I'm a little confused about why we need to add a BasicTargetTransformInfo and
also an AMDGPUTargetTransformInfo.  What is the reason for this?

> +}
> +
>  bool
>  AMDGPUPassConfig::addPreISel() {
>    const AMDGPUSubtarget &ST = TM->getSubtarget<AMDGPUSubtarget>();
> Index: lib/Target/R600/AMDGPUTargetTransformInfo.cpp
> ===================================================================
> --- lib/Target/R600/AMDGPUTargetTransformInfo.cpp	(revision 0)
> +++ lib/Target/R600/AMDGPUTargetTransformInfo.cpp	(revision 0)

It looks like you forgot to add this new file to CMakeLists.txt.

GIVEN MATERIAL:
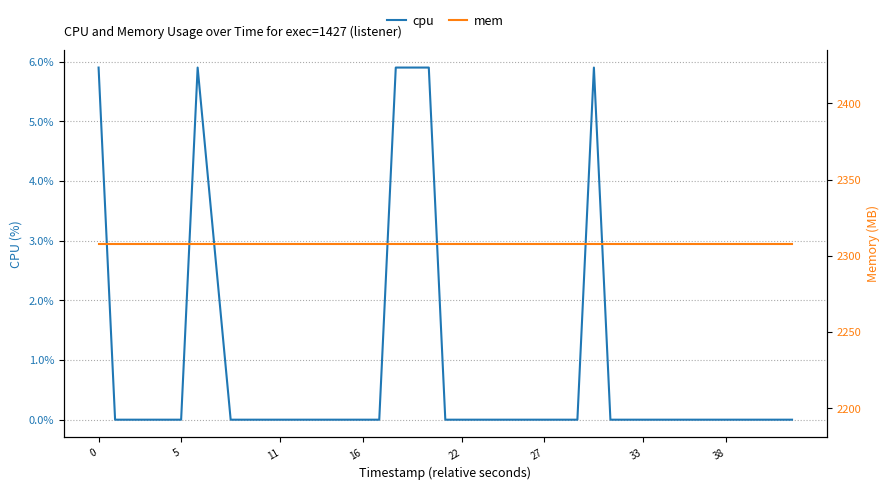

Count the cpu values in the range 0 to 1.

35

TASK TO CARRY OUT:
Pick up the review comments on the AMDGPU TargetTransformInfo patch after their last sentence and continue them. The data has nothing to do with what comes next.

RESULT:
> @@ -0,0 +1,90 @@
> +//===-- AMDGPUTargetTransformInfo.cpp - AMDGPU specific TTI pass
> +//----------------===//
> +//
> +//                     The LLVM Compiler Infrastructure
> +//
> +// This file is distributed under the University of Illinois Open Source
> +// License. See LICENSE.TXT for details.
> +//
> +//===----------------------------------------------------------------------===//
> +/// \file
> +/// This file implements a TargetTransformInfo analysis pass specific to the
> +/// AMDGPU target machine. It uses the target's detailed information to provide
> +/// more precise answers to certain TTI queries, while letting the target
> +/// independent and default TTI implementations handle the rest.
> +///
> +//===----------------------------------------------------------------------===//
> +
> +#define DEBUG_TYPE "AMDGPUtti"
> +#include "AMDGPU.h"
> +#include "AMDGPUTargetMachine.h"
> +#include "llvm/Analysis/TargetTransformInfo.h"
> +#include "llvm/Support/Debug.h"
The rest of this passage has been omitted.